Depuis octobre 2020, l’ONU a annoncé un cessez-le-feu en Libye qui perdure. Il est ainsi erroné de prétendre que « les conflits armés sont presque ininterrompus depuis 2011 ».

Quant aux organisations humanitaires, sans vouloir jeter l’anathème à celles qui respectent les lois en vigueur, certaines sont accusées de coopérer avec les passeurs. Rappelons que le Directeur de Frontex a critiqué en 2017 les ONG venant en aide aux migrants au large de la Libye. Il estime qu'elles encouragent le trafic d'êtres humains et coopèrent mal avec la police. Le 2 janvier 2022, dans la Sonntagszeitung, le journaliste Kurt Pelda explique comment certaines ONG ont coopéré avec les passeurs de migrants en Libye. Ce genre de pratiques n’est pas acceptable et doit être condamné. En outre, une grande partie des migrants qui arrivent en Italie sur des navires de sauvetage n’ont pas besoin de protection internationale, car ils sont des migrants économiques provenant des pays d’Afrique de l’Ouest.

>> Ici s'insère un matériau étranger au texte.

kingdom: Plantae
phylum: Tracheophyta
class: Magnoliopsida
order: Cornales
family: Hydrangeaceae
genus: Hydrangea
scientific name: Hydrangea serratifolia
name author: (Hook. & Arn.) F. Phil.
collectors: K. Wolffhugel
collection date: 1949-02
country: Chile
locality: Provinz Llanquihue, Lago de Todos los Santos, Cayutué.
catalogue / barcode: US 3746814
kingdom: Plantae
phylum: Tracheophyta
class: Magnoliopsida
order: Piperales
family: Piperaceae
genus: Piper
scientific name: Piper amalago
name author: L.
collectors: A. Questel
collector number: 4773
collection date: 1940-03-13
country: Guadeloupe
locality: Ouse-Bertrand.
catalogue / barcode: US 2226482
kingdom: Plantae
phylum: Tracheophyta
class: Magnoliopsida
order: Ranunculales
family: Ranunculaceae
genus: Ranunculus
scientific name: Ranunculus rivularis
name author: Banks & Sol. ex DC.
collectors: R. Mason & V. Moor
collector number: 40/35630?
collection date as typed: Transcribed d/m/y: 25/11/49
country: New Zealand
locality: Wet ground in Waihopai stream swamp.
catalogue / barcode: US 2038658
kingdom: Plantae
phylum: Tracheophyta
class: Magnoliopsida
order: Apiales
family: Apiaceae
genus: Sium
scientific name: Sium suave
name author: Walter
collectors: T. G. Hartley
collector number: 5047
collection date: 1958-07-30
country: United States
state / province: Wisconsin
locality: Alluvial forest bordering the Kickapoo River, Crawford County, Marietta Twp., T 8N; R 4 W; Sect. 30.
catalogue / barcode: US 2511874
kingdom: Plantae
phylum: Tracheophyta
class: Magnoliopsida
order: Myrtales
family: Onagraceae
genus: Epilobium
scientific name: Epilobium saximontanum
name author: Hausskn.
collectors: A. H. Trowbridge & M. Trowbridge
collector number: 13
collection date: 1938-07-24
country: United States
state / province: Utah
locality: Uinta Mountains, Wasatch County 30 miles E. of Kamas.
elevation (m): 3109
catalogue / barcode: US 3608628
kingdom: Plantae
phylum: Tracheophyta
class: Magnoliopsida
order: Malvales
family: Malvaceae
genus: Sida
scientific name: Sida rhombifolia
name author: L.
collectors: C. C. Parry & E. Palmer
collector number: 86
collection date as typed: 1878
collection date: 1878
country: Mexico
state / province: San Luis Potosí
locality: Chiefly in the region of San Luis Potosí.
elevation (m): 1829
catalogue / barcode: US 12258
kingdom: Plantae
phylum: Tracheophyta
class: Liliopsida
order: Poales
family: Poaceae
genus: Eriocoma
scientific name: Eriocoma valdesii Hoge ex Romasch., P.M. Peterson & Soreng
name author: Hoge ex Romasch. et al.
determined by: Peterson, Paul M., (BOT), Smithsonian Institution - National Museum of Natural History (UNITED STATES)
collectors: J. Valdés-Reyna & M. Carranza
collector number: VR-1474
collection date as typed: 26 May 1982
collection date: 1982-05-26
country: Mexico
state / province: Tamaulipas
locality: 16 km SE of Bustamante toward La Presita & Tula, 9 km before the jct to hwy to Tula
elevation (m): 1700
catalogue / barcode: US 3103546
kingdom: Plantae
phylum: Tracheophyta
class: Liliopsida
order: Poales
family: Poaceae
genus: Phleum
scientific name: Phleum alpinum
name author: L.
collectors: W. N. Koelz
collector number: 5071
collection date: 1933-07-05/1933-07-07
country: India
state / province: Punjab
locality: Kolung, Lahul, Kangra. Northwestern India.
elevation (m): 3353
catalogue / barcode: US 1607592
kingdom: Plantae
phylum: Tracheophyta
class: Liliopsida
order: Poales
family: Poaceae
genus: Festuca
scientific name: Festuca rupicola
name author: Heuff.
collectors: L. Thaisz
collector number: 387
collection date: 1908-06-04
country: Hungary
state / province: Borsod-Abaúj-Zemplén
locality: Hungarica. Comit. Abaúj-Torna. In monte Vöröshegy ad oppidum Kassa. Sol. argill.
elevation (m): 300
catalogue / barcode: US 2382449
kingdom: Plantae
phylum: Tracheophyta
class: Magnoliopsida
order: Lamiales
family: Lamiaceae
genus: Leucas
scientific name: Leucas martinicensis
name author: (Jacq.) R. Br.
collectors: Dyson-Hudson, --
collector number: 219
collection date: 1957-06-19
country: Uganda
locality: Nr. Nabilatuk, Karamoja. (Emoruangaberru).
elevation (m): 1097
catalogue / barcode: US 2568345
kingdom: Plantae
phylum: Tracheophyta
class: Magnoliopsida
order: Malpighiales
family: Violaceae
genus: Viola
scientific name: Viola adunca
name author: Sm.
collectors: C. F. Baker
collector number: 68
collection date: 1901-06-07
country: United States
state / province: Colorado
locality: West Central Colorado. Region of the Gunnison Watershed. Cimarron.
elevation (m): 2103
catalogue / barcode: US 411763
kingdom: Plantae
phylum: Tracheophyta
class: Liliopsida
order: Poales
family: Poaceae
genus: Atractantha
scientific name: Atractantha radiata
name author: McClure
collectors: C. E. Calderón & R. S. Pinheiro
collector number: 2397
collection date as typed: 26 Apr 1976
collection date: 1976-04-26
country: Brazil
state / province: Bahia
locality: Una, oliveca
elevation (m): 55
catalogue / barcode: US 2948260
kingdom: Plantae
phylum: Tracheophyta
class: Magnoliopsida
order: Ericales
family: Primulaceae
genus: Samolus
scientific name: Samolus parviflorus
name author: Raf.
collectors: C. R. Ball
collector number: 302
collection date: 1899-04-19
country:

Ne pas donner les moyens à Frontex de renforcer la surveillance de la mer Méditerranée centrale expose l’Europe, et indirectement la Suisse, à une explosion des traversées irrégulières en mer Méditerranée, avec, de facto, une augmentation des noyades de migrants. En réduisant fortement le nombre des traversées, le nombre de morts en mer Méditerranée diminuera proportionnellement. Ainsi, l’augmentation de la contribution financière à Frontex s’avère indispensable à un minimum de contrôle des flux migratoires en mer Méditerranée. Elle devrait être accompagnée par un renforcement de l’aide au développement dans les pays d’origine des migrants et une meilleure gestion des frontières par les pays voisins de la Libye.

Damian Müller, Conseiller aux Etats (LU)
 

Ce texte a été publié pour la première fois dans la section « opinions » du journal Le Temps, le 19 janvier 2022.